NASHVILLE, Tenn. (WKRN) – From the ground to the sky, Nashville’s first responders had a tremendous task Monday assisting law enforcement at The Covenant School shooting. They made sure the children were safely taken from the school and also used their new technology to monitor the skies.

In his decades as a first responder, Scott Harris has witnessed events many never will. But for him, this one was different.

“I could not even begin to process what is going through those children’s minds,” said Harris, a field response coordinator with decades of experience with the Office of Emergency Management in Nashville.

Harris helped the children safely evacuate the school grounds, and he orchestrated seven Metro school buses to shuttle the students to safety and back with their families.

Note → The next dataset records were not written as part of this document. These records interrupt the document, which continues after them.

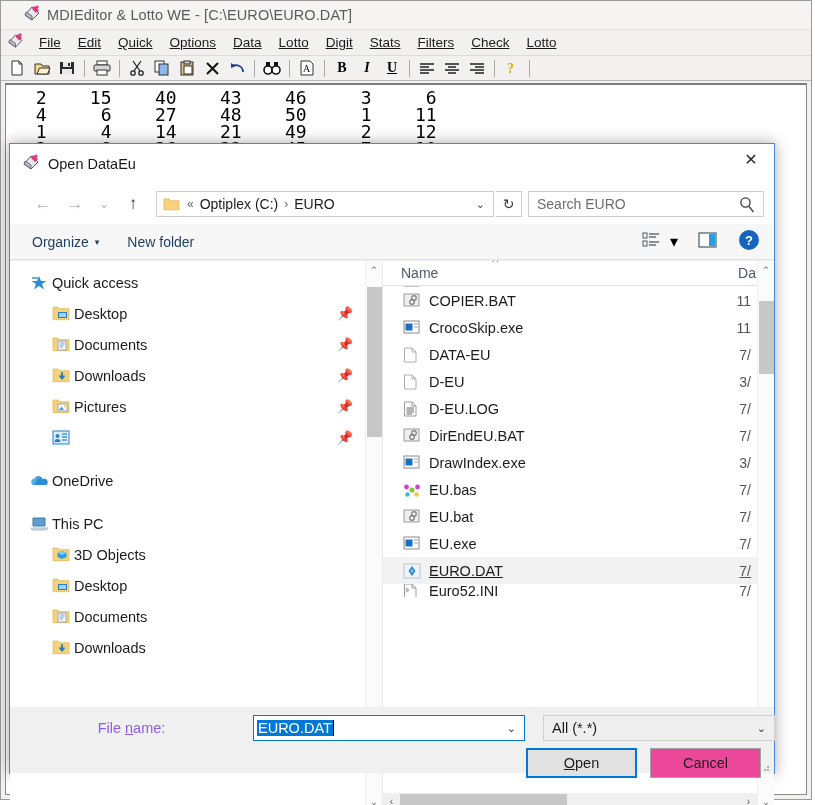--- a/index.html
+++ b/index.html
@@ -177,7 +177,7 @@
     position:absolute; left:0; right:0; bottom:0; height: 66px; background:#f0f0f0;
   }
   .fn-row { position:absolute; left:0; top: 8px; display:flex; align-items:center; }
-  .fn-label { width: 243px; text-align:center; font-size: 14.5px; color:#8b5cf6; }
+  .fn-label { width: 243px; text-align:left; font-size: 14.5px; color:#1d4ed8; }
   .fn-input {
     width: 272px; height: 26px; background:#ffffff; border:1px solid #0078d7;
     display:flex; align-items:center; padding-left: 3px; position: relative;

“Turned my attention to immediately getting these kids off and away from the scene so they didn’t have to keep looking back and staring at where they came from and making matters worse,” said Harris.

As Harris orchestrated the on-the-ground effort, Matt Cerone took to the skies as the drone operator for OEM. He was taking the drone to a hazmat scene when he heard the active shooter call and rerouted.

“Without wasting any breath, he said, ‘get that thing in the air,'” said Cerone, recounting what a police officer said to him when he arrived at The Covenant School.

This was the drone’s first time being put to the test at an active scene.

“The scene was chaotic. There’s uniforms running everywhere, uncertainty as to whether there was an active threat still,” said Cerone.

Equipped with a 200x zoom digital camera, the drone was able to search the woods for any children that might have run off in a different direction or even for the shooter.

“Having that eye in the sky provides a level of comfort to officers knowing that the perimeter is clear. That is really valuable,” said Cerone.

When selecting the reunification site, OEM said that the students were purposely shuttled to a site away from the crime scene. The intention is for the students to dissociate the horror they just experienced on school grounds from the relief and joy of being safely back in their parent’s arms.